> _Goal A_: In the Navi reset thread, what does the reset use to turn the card off and back on?
> _Goal B_: In the Navi reset thread, rewrite the paragraph beginning "Ok, here is the navi reset" in one shorter sentence that keeps its main facts.
> _Goal C_: Continue the Navi reset thread from the point where it stops.
───── Page text
Navi Reset
What this does is use powerplay tables to turn the card off and back on again. (Insert IT crowd meme here, haha).
@gnif has done it again. Good work!!
Ok, here is the navi reset. Navi is easier to implement as the SMU has most of the logic in it.
Update 27-11-2019: Updated patch down below: Navi Reset Kernel Patch
From 69ea42207b544b6e3fa9755022bff09d2ce953d9 Mon Sep 17 00:00:00 2001
From: Geoffrey McRae <[email protected]>
Date: Thu, 12 Sep 2019 03:19:28 +1000
Subject: [PATCH] pci quirk: AMD Navi 10 series vendor specific reset
Signed-off-by: Geoffrey McRae <[email protected]>
---
drivers/pci/quirks.c | 98 ++++++++++++++++++++++++++++++++++++++++++++
1 file changed, 98 insertions(+)
──────────
───── Record list
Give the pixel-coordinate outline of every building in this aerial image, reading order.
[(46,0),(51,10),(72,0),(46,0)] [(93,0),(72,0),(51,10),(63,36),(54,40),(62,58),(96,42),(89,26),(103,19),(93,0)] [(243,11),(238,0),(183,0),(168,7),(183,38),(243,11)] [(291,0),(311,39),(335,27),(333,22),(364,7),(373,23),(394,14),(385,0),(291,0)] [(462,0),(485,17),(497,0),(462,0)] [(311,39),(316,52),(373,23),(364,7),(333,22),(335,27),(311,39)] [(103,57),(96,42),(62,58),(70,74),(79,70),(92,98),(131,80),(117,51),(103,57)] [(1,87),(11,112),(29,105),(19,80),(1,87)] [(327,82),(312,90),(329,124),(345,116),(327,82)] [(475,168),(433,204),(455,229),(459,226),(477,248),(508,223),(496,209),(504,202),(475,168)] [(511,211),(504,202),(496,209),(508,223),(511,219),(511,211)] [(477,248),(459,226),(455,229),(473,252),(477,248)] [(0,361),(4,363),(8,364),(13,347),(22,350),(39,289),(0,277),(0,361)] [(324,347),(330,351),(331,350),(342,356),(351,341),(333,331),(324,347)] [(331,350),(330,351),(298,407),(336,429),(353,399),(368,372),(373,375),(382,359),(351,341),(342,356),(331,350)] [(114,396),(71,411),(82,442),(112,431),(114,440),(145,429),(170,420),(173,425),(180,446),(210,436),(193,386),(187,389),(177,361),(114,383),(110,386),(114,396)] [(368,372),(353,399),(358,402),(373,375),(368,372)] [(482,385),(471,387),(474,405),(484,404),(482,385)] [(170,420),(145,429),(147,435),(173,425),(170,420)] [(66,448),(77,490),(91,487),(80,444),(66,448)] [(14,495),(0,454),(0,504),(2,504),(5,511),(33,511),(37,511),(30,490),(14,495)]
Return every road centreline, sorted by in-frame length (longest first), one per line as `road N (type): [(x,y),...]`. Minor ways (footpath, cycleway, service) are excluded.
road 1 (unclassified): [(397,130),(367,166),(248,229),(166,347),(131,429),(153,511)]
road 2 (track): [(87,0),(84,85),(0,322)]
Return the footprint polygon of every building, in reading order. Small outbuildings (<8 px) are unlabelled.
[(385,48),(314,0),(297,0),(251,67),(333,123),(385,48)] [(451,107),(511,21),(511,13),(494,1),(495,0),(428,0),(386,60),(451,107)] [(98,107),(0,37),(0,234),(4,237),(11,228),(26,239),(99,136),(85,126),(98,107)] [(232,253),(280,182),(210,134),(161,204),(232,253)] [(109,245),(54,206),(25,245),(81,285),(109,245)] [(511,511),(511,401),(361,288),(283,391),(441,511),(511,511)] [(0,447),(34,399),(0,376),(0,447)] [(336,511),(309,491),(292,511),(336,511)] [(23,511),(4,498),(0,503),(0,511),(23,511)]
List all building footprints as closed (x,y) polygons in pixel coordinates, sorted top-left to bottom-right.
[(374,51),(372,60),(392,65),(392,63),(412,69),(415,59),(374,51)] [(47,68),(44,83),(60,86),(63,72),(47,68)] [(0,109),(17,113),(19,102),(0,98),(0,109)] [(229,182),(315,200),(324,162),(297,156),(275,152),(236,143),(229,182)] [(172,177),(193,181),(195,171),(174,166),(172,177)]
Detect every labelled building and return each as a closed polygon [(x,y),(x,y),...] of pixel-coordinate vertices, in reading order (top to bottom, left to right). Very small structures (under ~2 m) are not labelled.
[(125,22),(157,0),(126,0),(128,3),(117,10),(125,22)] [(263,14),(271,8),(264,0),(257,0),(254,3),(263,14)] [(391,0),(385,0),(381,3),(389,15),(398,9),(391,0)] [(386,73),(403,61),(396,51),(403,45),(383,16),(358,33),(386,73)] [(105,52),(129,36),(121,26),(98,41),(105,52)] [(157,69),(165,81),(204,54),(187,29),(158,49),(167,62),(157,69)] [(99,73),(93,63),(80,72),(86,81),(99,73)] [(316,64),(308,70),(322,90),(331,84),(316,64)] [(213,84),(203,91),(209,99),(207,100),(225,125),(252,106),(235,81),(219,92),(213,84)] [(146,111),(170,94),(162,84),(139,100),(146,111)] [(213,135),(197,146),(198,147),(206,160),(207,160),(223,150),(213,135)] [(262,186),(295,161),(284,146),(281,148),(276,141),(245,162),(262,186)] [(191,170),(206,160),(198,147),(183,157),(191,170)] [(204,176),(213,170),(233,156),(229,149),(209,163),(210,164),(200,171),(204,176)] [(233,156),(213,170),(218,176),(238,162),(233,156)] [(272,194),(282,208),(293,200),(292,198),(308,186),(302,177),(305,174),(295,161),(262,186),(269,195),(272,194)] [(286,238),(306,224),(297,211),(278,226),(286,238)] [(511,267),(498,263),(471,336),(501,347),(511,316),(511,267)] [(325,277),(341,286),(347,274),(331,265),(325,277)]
──────────
> _Expected output A_: Powerplay tables.

> _Expected output B_: The Navi reset is posted here and is easier to implement because the SMU holds most of the logic.

> _Expected output C_:
diff --git a/drivers/pci/quirks.c b/drivers/pci/quirks.c
index 44c4ae1abd00..d94ddb1c6832 100644
--- a/drivers/pci/quirks.c
+++ b/drivers/pci/quirks.c
@@ -3825,6 +3825,97 @@ static int delay_250ms_after_flr(struct pci_dev *dev, int probe)
return 0;
}
+/*
+ * AMD Navi 10 series GPUs require a vendor specific reset procedure.
+ * According to AMD a PSP mode 2 reset should be enough however at this
+ * time the details of how to perform this are not available to us.
+ * Instead we can signal the SMU to enter and exit BACO which has the same
+ * desired effect.
+ */
+static int reset_amd_navi10(struct pci_dev *dev, int probe)
+{
+ const int mmMP0_SMN_C2PMSG_81 = 0x16091;
+ const int mmMP1_SMN_C2PMSG_66 = 0x16282;
+ const int mmMP1_SMN_C2PMSG_82 = 0x16292;
+ const int mmMP1_SMN_C2PMSG_90 = 0x1629a;
+
+ u16 cfg;
+ resource_size_t mmio_base, mmio_size;
+ uint32_t __iomem * mmio;
+ unsigned int sol;
+ unsigned int timeout;
+
+ /* bus resets still cause navi to flake out */
+ dev->dev_flags |= PCI_DEV_FLAGS_NO_BUS_RESET;
+
+ if (probe)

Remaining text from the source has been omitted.